Start of GIVEN RECORDS
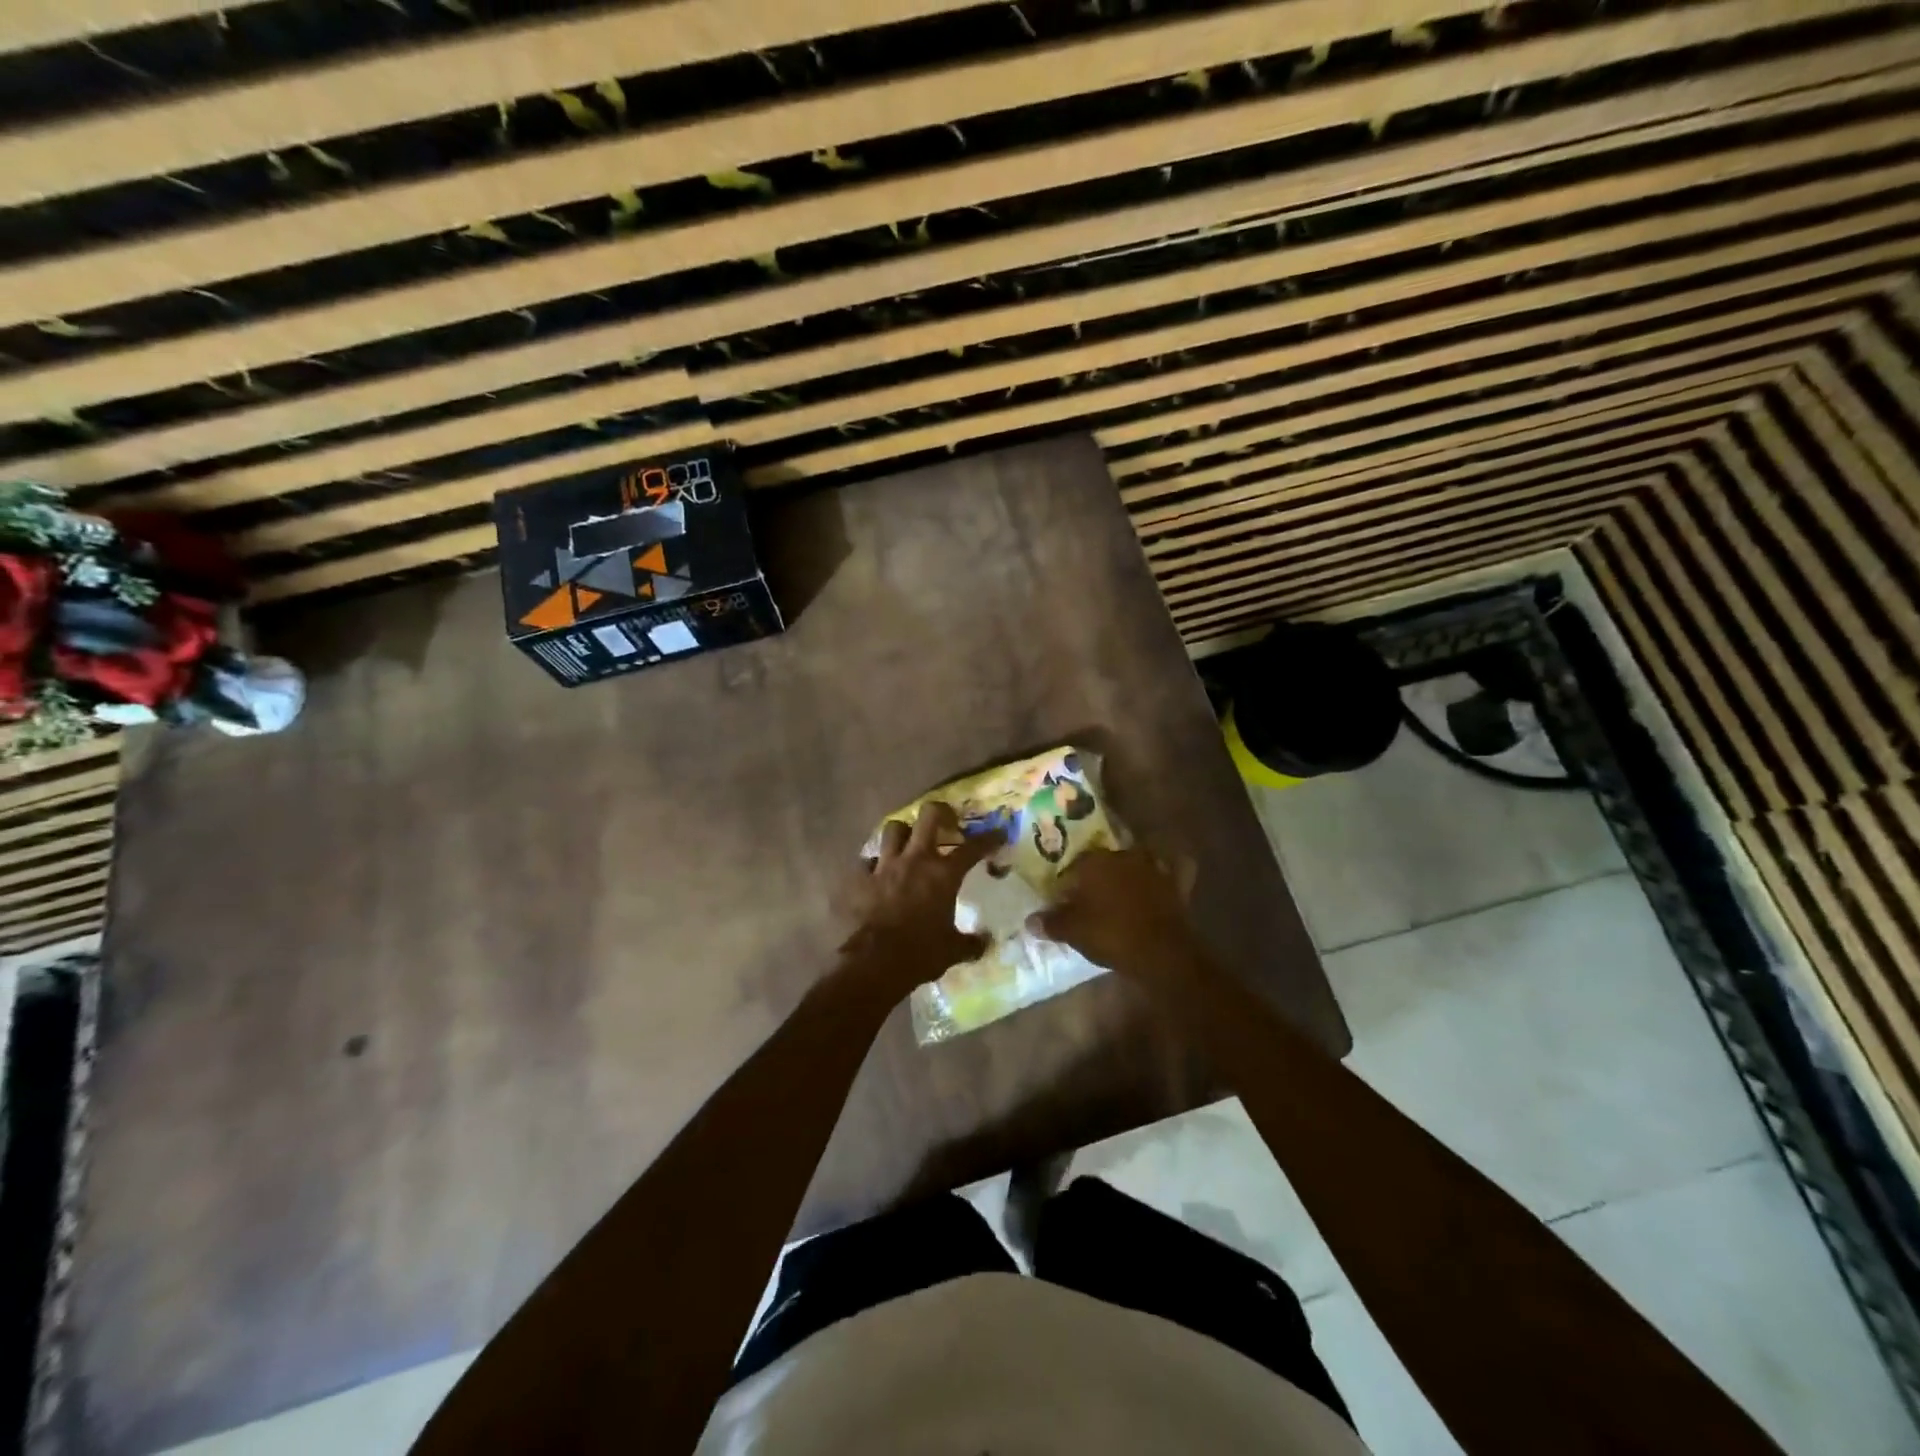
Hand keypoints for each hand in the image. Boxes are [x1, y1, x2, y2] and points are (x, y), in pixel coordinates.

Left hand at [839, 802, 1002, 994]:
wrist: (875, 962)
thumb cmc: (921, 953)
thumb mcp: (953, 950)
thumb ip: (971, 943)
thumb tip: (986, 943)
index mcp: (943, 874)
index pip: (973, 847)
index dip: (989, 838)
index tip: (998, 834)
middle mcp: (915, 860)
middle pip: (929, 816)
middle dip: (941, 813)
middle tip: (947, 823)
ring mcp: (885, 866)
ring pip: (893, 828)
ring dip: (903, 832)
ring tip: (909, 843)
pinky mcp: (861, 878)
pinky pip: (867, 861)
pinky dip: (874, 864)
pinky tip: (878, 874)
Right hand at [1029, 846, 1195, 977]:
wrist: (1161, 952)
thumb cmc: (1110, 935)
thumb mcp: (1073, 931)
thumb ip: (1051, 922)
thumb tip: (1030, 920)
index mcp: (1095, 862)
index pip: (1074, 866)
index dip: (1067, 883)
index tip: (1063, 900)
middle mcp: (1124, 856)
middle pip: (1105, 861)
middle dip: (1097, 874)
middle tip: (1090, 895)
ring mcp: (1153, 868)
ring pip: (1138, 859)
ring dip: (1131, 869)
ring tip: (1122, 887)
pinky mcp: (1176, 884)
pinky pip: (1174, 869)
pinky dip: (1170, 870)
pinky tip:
End of GIVEN RECORDS
WORK TO BE COMPLETED
When a line above includes the word "hand", please list that line.

YOUR RESPONSE
Hand keypoints for each hand in the image. Boxes are [x1, y1, x2, y2] and points are (x, y), in pixel coordinates.
Left hand at [839, 802, 1002, 994]:
Right hand at [1029, 846, 1195, 977]:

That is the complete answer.